Petit Pays

Gaël Faye, singer, rapper and musician, chose the novel as a medium to evoke his own childhood freeing himself of the horrors he faced far too early in his life.

"Je ne sais pas comment cette histoire a commencé." Faye, G. Petit Pays, p.9.

Small Country is the tragic story of lost innocence and ravaged childhood through the eyes of a child, Gaby, who gradually witnesses his life shattering by human madness and war atrocities. 

"Mais au temps d'avant, avant tout ça, avant ce que je vais vous raconter et tout le reste, c'était le bonheur, la vie sans se l'expliquer. L'existance était telle qu'elle était, telle qu'elle avait toujours été et que je voulais qu'elle reste." Faye, G. Petit Pays, p.21.

In 1992, ten-year-old Gabriel lived in Burundi with his French entrepreneur father, his Rwandan mother and his younger sister, Ana, in a comfortable neighbourhood mostly populated by expats. Gabriel spends most of his time with his buddies, a merry bunch busy doing all sorts of mischief until his peaceful daily life and sweet childhood falls apart along with Burundi and Rwanda, two countries suffering from the antagonism between Hutus and Tutsis as well as racial prejudices leading to the horrors of the Rwandan genocide, the death of a million people and the exile of many more refugees. Gabriel witnesses with concern his parents separate as civil war looms, followed by the Rwandan tragedy. This is when everything changes for Gabriel who thought he was just a child but soon he is faced with the discovery of himself as mixed race, Tutsi, and French.
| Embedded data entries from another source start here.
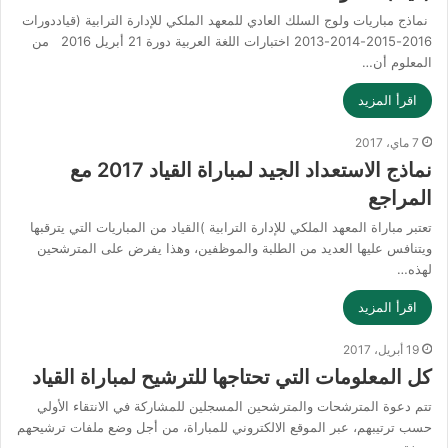
نماذج مباريات ولوج السلك العادي للمعهد الملكي للإدارة الترابية (قياددورات
2016-2015-2014-2013 اختبارات اللغة العربية دورة 21 أبريل 2016 من
المعلوم أن…
اقرأ المزيد
7 ماي، 2017
نماذج الاستعداد الجيد لمباراة القياد 2017 مع
المراجع
تعتبر مباراة المعهد الملكي للإدارة الترابية )القياد من المباريات التي يترقبها
ويتنافس عليها العديد من الطلبة والموظفين، وهذا يفرض على المترشحين
لهذه…
اقرأ المزيد
19 أبريل، 2017
كل المعلومات التي تحتاجها للترشيح لمباراة القياد
تتم دعوة المترشحات والمترشحين المسجلين للمشاركة في الانتقاء الأولي
حسب ترتيبهم، عبر الموقع الالكتروني للمباراة، من أجل وضع ملفات ترشيحهم
بصفة…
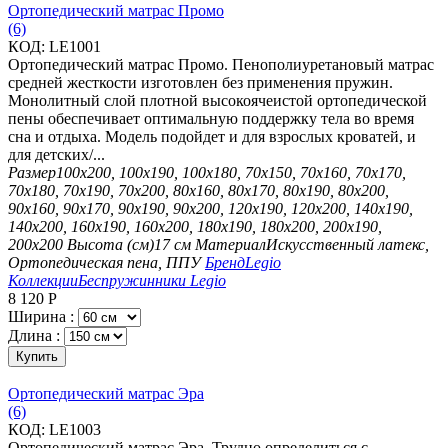
Ортопедический матрас Промо
(6)
КОД:
LE1001
Ортопедический матрас Промо. Пенополиуретановый матрас
средней жесткости изготовлен без применения пружин.
Монолитный слой плотной высокоячеистой ортопедической
пены обеспечивает оптимальную поддержку тела во время
сна и отдыха. Модель подойдет и для взрослых кроватей, и
для детских/...
Размер
100х200, 100х190, 100х180, 70х150, 70х160, 70х170,
70х180, 70х190, 70х200, 80х160, 80х170, 80х190, 80х200,
90х160, 90х170, 90х190, 90х200, 120х190, 120х200, 140х190,
140х200, 160х190, 160х200, 180х190, 180х200, 200х190,
200х200
Высота (см)
17 см
Материал
Искусственный латекс,
Ортопедическая пена, ППУ
Бренд
Legio
Коллекции
Беспружинники Legio
8 120
Р
Ширина :
Длина :
Купить
Ортопедический матрас Эра
(6)
КОД:
LE1003
Ортопедический матрас Эра. Трудно определиться с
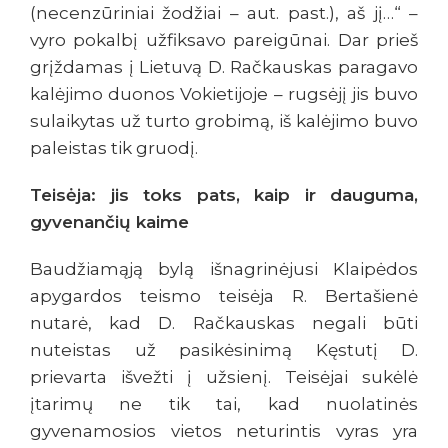
(necenzūriniai žodžiai – aut. past.), aš jį…“ –
vyro pokalbį užfiksavo pareigūnai. Dar prieš
grįždamas į Lietuvą D. Račkauskas paragavo
kalėjimo duonos Vokietijoje – rugsėjį jis buvo
sulaikytas už turto grobimą, iš kalėjimo buvo
paleistas tik gruodį.
Teisėja: jis toks pats, kaip ir dauguma,
gyvenančių kaime
Baudžiamąją bylą išnagrinėjusi Klaipėdos
apygardos teismo teisėja R. Bertašienė
nutarė, kad D. Račkauskas negali būti
nuteistas už pasikėsinimą Kęstutį D.
prievarta išvežti į užsienį. Teisėjai sukėlė
įtarimų ne tik tai, kad nuolatinės
gyvenamosios vietos neturintis vyras yra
"Plus tard, j'ai appris que c'était une tradition de passer de la musique classique à la radio quand il y avait un coup d'état." Faye, G. Petit Pays, p. 121.

What could be more terrifying than seeing disaster and death through the eyes of a child? Gaël Faye's beautiful writing, and his great talent for portraying scenes, situations, and people, confronts us with, at first, a joyful life, rich in friendships and experiences until peace is disturbed and the civil guerilla warfare begins.

"Nous vivons. Ils sont morts. Maman ne supportait pas cette idée. Elle était moins folle que le monde qui nous entourait. Je ne lui en voulais pas, mais j'avais peur pour Ana. Chaque nuit désormais, Maman lui demandait de parcourir avec elle ses contrées de cauchemars. Je devais sauver Ana, nous sauver." Faye, G. Petit Pays, p. 193:

Despite the difficulty of certain scenes, the story never sinks into pathos as Gaël Faye, the author of Small Country knows how to find the right tone, and wields the pen to perfection to recreate the universe of Gabriel. Small Country is a lucid and poignant look on the moral decay of a country and its people, on the learning of evil and death, on the pain of the country in itself; a forever open wound.

Faye, G. Petit Pays, Paris, Grasset & Fasquelle, 2016.